YOUR INSTRUCTIONS = Every record should be copied exactly, and the images omitted.

Segment Start: DATA TO USE

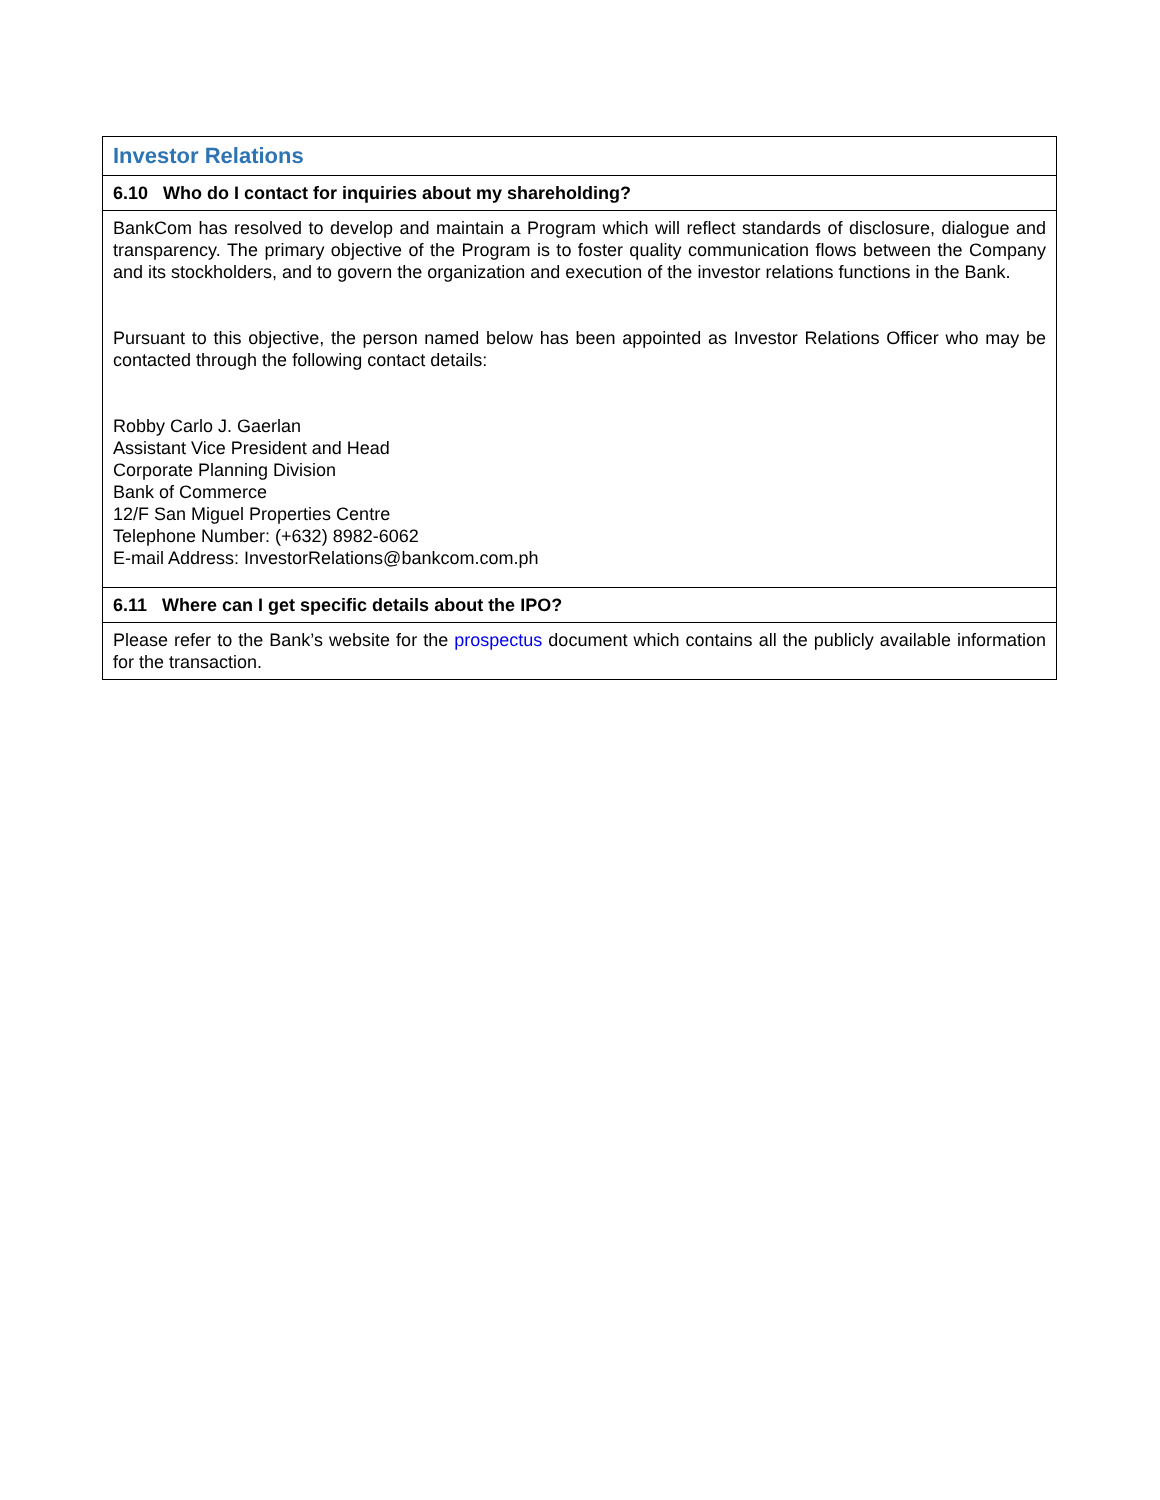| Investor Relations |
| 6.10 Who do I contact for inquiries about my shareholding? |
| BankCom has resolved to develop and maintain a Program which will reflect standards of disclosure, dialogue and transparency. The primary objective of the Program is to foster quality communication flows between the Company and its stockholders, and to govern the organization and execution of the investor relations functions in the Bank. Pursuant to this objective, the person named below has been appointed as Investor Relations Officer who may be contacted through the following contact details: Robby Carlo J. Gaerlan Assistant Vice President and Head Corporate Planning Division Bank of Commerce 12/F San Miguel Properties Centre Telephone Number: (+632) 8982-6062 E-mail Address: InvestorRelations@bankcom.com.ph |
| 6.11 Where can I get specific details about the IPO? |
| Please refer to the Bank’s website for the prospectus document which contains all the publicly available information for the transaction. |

Segment End: DATA TO USE

FINISHED TASK =
| Investor Relations |
| 6.10 Who do I contact for inquiries about my shareholding? |
| BankCom has resolved to develop and maintain a Program which will reflect standards of disclosure, dialogue and transparency. The primary objective of the Program is to foster quality communication flows between the Company and its stockholders, and to govern the organization and execution of the investor relations functions in the Bank. Pursuant to this objective, the person named below has been appointed as Investor Relations Officer who may be contacted through the following contact details: Robby Carlo J. Gaerlan Assistant Vice President and Head Corporate Planning Division Bank of Commerce 12/F San Miguel Properties Centre Telephone Number: (+632) 8982-6062 E-mail Address: InvestorRelations@bankcom.com.ph |
| 6.11 Where can I get specific details about the IPO? |
| Please refer to the Bank’s website for the prospectus document which contains all the publicly available information for the transaction. |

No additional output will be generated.